Potter’s view appears to be aligned with that of Steven Best, a philosophy professor who has attempted to enlist Martin Luther King on the side of violence by claiming that King said, “I am only effective as long as there is a shadow on white America of the black man standing behind me with a Molotov cocktail.” No original source for this is cited in Best’s writings.
In fact, Martin Luther King actually addressed this specific point in the speech at Mountain Temple in Memphis on 3 April 1968, “I’ve Been to the Mountaintop.” King said: “We don’t have to argue with anybody. We don’t have to curse and go around acting bad with our words.
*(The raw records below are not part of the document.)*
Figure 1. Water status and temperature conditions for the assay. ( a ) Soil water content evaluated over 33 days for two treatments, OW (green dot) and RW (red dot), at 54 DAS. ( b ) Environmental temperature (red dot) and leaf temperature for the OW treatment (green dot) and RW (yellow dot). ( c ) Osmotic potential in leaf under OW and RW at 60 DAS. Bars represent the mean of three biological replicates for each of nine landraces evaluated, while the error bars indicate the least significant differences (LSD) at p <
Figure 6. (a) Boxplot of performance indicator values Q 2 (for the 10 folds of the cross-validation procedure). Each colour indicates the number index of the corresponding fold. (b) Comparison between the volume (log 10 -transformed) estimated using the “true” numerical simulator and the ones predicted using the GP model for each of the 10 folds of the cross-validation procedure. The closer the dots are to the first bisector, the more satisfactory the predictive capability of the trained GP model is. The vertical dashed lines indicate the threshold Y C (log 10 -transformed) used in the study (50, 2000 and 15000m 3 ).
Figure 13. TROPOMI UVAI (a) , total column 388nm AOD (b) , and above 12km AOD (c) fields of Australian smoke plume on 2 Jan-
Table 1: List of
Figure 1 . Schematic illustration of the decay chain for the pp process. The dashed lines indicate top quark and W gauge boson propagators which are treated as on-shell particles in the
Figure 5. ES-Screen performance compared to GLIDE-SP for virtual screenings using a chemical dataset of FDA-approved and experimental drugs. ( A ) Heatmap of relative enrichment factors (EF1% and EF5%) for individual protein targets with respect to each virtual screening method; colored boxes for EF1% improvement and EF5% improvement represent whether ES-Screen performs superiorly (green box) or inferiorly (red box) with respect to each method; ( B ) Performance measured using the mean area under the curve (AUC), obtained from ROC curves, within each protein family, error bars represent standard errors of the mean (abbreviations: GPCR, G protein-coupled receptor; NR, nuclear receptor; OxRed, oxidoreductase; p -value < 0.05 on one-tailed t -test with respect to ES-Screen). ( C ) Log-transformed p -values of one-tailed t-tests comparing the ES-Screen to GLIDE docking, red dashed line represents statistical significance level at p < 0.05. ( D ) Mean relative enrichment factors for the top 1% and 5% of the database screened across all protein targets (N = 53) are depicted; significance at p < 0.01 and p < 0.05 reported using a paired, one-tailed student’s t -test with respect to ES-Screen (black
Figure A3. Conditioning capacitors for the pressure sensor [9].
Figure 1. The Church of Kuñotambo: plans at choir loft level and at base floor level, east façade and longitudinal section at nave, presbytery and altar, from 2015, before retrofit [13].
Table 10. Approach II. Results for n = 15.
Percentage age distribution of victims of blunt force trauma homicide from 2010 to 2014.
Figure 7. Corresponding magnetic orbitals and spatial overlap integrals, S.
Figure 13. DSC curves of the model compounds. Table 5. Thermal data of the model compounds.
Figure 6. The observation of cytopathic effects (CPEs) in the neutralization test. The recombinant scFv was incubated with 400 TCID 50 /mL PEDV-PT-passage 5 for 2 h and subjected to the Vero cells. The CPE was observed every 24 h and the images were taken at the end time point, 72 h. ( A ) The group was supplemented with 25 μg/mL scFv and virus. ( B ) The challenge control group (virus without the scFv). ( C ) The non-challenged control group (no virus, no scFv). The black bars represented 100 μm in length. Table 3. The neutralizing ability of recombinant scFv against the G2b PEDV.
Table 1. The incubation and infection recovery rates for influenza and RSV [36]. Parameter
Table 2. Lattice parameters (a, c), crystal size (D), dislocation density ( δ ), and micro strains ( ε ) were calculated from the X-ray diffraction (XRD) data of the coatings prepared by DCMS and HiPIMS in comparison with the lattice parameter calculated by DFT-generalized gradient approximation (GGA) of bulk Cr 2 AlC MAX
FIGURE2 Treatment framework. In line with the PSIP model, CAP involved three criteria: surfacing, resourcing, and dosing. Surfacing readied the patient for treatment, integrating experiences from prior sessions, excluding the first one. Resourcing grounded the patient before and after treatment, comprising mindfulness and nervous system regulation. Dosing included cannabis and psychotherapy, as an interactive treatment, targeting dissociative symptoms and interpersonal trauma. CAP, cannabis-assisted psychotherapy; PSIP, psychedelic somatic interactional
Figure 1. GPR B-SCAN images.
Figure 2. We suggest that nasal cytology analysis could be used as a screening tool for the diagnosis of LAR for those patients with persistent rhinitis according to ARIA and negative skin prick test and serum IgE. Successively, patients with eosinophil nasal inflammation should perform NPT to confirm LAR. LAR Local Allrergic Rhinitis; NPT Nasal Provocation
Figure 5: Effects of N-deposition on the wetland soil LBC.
We don’t need any bricks and bottles, we don’t need any Molotov cocktails.” King then encouraged activists to go to the stores, and to the massive industries, ask for fairness and justice and respect for their personhood, and, if not heeded, withdraw economic support.
The case of vivisection is, of course, a distinct issue from civil rights protests. How would a protest withdraw economic support from the lab? A large, educational movement that creates a critical mass of people willing to see scientific proofs without vivisection is the only way to end animal research. Coercion is not now and never will be the answer.
* Editors’ note: Dr. King’s speech and many related points are detailed in Lee Hall’s book Capers in the Churchyard: Animal Advocacy in the Age of Terror (2006). Events leading up to the Animal Enterprise Terrorism Act, which would be enacted that same year, are outlined on pages 91-95 of that book, and also discussed in Hall’s article published in Dissident Voice. Will Potter’s remarks were written down phonetically by a note-taker in the audience and should not be considered an official transcript.